Mentalmente exausto e emocionalmente instável, uma combinação perigosa para um momento tão desolador.

    Após fechar a porta com força, me apoiei nela, ofeguei em busca de recuperar o ritmo da respiração. Lentamente, escorreguei pela porta de madeira maciça, talvez excessivamente lixada.

    Um estalo alto, como se algo tivesse caído, chamou minha atenção; logo, o som se repetiu, um barulho mais intenso, como se coisas estivessem se partindo. De repente, a voz de Marcius chegou aos meus ouvidos:

    — Que droga! Não brinque comigo… Droga… Eu não quero morrer… — Sua voz falhada demonstrava desespero, como se à medida que sua aflição aumentasse, seu tom diminuísse.

    Permaneci em silêncio, aquilo me abalou. Jamais esperaria isso de Marcius. Sempre imaginei que esse homem encararia a morte de frente, sem dar um passo atrás.

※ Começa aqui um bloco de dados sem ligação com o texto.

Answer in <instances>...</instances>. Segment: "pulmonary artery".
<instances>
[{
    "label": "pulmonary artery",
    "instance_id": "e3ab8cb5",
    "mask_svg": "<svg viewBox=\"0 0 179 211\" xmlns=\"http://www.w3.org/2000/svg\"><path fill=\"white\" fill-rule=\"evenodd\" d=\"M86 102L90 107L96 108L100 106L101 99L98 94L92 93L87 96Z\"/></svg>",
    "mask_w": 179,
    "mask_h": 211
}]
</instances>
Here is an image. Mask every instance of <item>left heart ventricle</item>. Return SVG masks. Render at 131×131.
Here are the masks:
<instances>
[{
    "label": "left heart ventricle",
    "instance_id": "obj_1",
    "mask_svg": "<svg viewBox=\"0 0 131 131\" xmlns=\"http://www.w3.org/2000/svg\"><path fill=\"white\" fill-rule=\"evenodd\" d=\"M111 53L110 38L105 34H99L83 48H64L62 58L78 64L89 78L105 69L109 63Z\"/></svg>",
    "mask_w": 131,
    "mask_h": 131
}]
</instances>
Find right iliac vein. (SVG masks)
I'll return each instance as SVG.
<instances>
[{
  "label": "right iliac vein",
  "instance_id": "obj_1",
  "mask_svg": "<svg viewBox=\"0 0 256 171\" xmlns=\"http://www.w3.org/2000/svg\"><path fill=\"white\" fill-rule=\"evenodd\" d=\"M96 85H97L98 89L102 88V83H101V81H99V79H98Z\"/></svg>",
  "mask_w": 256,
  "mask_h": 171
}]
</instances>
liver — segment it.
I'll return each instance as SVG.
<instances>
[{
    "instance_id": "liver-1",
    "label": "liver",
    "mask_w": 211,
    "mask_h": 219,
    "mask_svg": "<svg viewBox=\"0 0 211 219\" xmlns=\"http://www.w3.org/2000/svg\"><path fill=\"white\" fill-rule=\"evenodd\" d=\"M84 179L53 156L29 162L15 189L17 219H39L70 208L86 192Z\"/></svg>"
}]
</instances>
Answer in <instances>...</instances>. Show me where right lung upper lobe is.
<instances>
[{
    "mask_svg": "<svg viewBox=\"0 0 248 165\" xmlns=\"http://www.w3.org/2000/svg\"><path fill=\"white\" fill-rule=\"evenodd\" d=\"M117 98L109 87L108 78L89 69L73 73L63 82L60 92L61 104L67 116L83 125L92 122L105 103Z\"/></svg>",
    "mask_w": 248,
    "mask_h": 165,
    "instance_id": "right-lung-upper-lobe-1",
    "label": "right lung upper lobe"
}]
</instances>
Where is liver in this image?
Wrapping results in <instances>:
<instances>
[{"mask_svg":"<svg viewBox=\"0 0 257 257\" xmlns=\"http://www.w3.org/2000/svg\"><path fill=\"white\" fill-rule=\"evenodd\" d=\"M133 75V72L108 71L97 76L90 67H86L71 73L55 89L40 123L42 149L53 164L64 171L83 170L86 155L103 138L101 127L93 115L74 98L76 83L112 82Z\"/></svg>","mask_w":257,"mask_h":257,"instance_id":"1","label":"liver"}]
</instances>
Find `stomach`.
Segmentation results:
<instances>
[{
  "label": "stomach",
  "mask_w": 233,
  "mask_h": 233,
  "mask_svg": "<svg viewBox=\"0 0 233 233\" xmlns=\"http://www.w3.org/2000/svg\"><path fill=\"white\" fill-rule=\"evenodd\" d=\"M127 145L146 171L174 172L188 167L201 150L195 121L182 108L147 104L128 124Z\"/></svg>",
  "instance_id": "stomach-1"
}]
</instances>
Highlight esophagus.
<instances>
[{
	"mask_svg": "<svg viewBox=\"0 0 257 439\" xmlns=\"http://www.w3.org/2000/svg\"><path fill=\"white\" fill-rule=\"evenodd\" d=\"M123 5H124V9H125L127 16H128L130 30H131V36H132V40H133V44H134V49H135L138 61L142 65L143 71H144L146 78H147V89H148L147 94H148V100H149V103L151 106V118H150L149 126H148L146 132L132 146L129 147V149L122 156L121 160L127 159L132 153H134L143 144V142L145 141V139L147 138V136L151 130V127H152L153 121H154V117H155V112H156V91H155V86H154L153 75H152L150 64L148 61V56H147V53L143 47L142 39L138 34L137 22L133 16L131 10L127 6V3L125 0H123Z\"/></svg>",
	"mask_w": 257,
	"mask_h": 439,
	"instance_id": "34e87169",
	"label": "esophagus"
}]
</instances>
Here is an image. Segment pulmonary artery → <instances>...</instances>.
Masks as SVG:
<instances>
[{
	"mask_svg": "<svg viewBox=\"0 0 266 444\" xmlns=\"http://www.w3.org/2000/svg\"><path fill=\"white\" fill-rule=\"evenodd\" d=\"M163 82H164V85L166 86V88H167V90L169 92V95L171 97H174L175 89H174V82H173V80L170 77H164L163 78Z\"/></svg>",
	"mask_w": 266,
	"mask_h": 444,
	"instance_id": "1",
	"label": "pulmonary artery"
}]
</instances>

    O desespero alheio por pouco não me consumiu. Tudo o que sentia se dissipou de maneira igualitária, como um desmembramento, a culpa pelo marco roubado, a raiva pelo ritual de marcação, a ansiedade pela vinda dos tecelões, o choque com a instabilidade de Marcius, tudo foi sobreposto pela indiferença. Ali estava eu, uma casca carmesim, vazia por dentro.

    Não sei como, nem porquê, mas fios rubros se emaranhavam à minha frente, guiando-me de volta para a sala. Eles tentavam me controlar, como sempre faziam, mas a vontade deles nunca seguiria. Jamais aceitaria um destino imposto por eles. 

    Assim, como eu os contrariei, em frente eu segui.

    DEVORE O FIO!

    24 de Dezembro, ano 774 a.R.

    Redor do Vilarejo Archi, Ástrea.

    Ao examinar o local, notei que as duas bolsas que eu carregava estavam espalhadas ao meu redor. Eu estava caído, minha bermuda provavelmente suja com a terra seca do chão, e a pelúcia que carregava estava prostrada — talvez eu tenha esquecido de fechar a mochila. Ao estender meu braço na sua direção, movi inconscientemente meu polegar, imitando o gesto de girar o isqueiro.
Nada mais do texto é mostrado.